In a Commons packed for the last PMQs of the session, where was Jesse Norman? Remember, he was the attractive Tory goofball who claimed that Cameron was covertly encouraging the Lords rebellion. Had he been set to trim the Olympic playing fields with his nail scissors? Possibly he was part of the renovations of the M4? Oh my God – the sausages in the canteen tasted so strongly of Austrian economic theory!
In Jesse's absence, a Tory woman in a sling stole the show. She was bound up tight in a green medical contraption hung round her neck. The arm twisting can go too far. Had they broken it? It wasn't clear what her question was, or even what it was about. It caused a sensation. The cheering and laughing that rose out of the hubbubbery spurred her on to a one-armed jive, the House was angrily delighted.
Ed Miliband nearly made good on his unlikely promise of last year. He had told the PLP at the lowest point of his leadership "I know. I can beat. David Cameron. At the despatch box."
If he'd stopped at question three, he might have.

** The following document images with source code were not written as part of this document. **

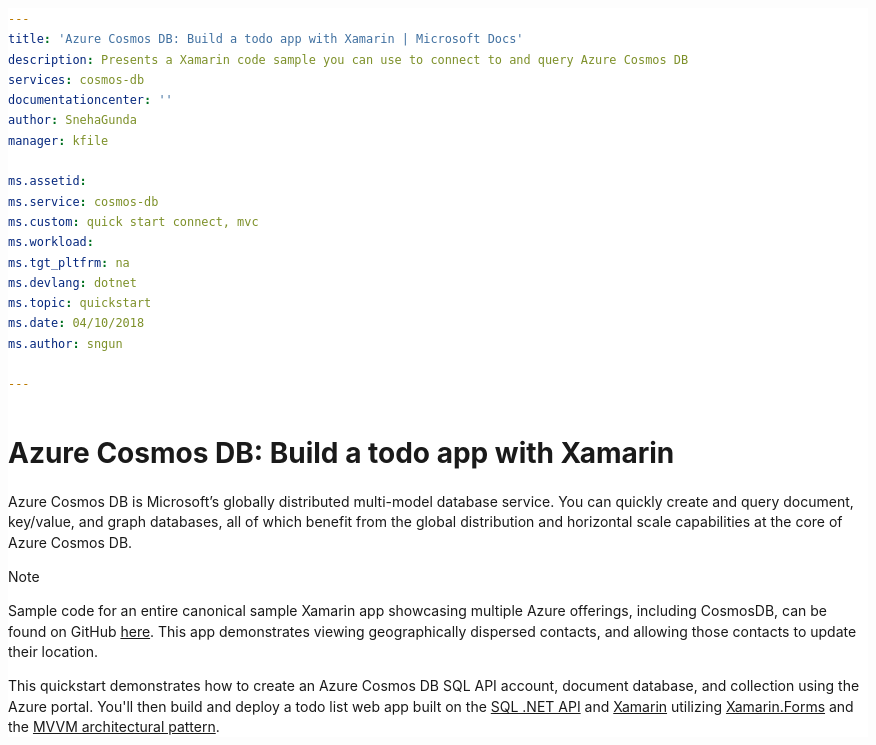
 ```yaml
---
title: 'Azure Cosmos DB: Build a todo app with Xamarin | Microsoft Docs'
description: Presents a Xamarin code sample you can use to connect to and query Azure Cosmos DB
services: cosmos-db
documentationcenter: ''
author: SnehaGunda
manager: kfile

ms.assetid: 
ms.service: cosmos-db
ms.custom: quick start connect, mvc
ms.workload: 
ms.tgt_pltfrm: na
ms.devlang: dotnet
ms.topic: quickstart
ms.date: 04/10/2018
ms.author: sngun

---
```

# Azure Cosmos DB: Build a todo app with Xamarin

Azure Cosmos DB is Microsoft’s globally distributed multi-model database service. You can quickly create and query document, key/value, and graph databases, all of which benefit from the global distribution and horizontal scale capabilities at the core of Azure Cosmos DB.

> [!NOTE]
> Sample code for an entire canonical sample Xamarin app showcasing multiple Azure offerings, including CosmosDB, can be found on GitHub [here](https://github.com/xamarinhq/app-geocontacts). This app demonstrates viewing geographically dispersed contacts, and allowing those contacts to update their location.

This quickstart demonstrates how to create an Azure Cosmos DB SQL API account, document database, and collection using the Azure portal. You'll then build and deploy a todo list web app built on the [SQL .NET API](sql-api-sdk-dotnet.md) and [Xamarin](https://docs.microsoft.com/xamarin/#pivot=platforms&panel=Cross-Platform) utilizing [Xamarin.Forms](https://docs.microsoft.com/xamarin/#pivot=platforms&panel=XamarinForms) and the [MVVM architectural pattern](https://docs.microsoft.com/xamarin/xamarin-forms/xaml/xaml-basics/data-bindings-to-mvvm).
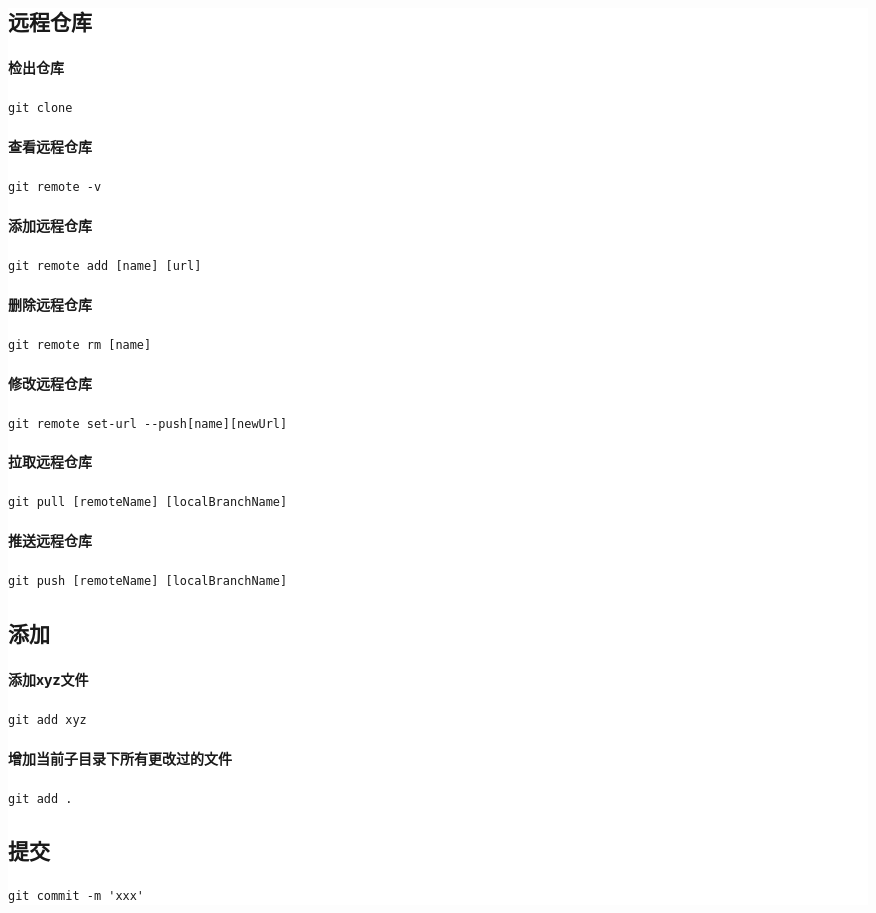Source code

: ## 远程仓库

#### 检出仓库
```git
git clone
```

#### 查看远程仓库
```git
git remote -v
```

#### 添加远程仓库
```git
git remote add [name] [url]
```

#### 删除远程仓库
```git
git remote rm [name]
```

#### 修改远程仓库
```git
git remote set-url --push[name][newUrl]
```

#### 拉取远程仓库
```git
git pull [remoteName] [localBranchName]
```

#### 推送远程仓库
```git
git push [remoteName] [localBranchName]
```

## 添加

#### 添加xyz文件
```git
git add xyz
```

#### 增加当前子目录下所有更改过的文件
```git
git add .
```

## 提交
```git
git commit -m 'xxx'
```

He used his quiet, man-to-man voice to "remind him why he wanted to be prime minister. With characteristic humility he said, 'I think I'd be good at it'." His daring pause was the high point of his year's Commons performance. It's hardly a vintage year.
Then it was back to the battle of the soundbites. The part-time chancellor. The double dip recession made in Downing Street. We back the workers, they back the shirkers.
Oh dear. Cameron's great failure has been to let himself be dragged down to Miliband's level. Balls' great success has been in the dragging. "Utterly pathetic" is not a prime ministerial remark, and unfortunately it cuts both ways.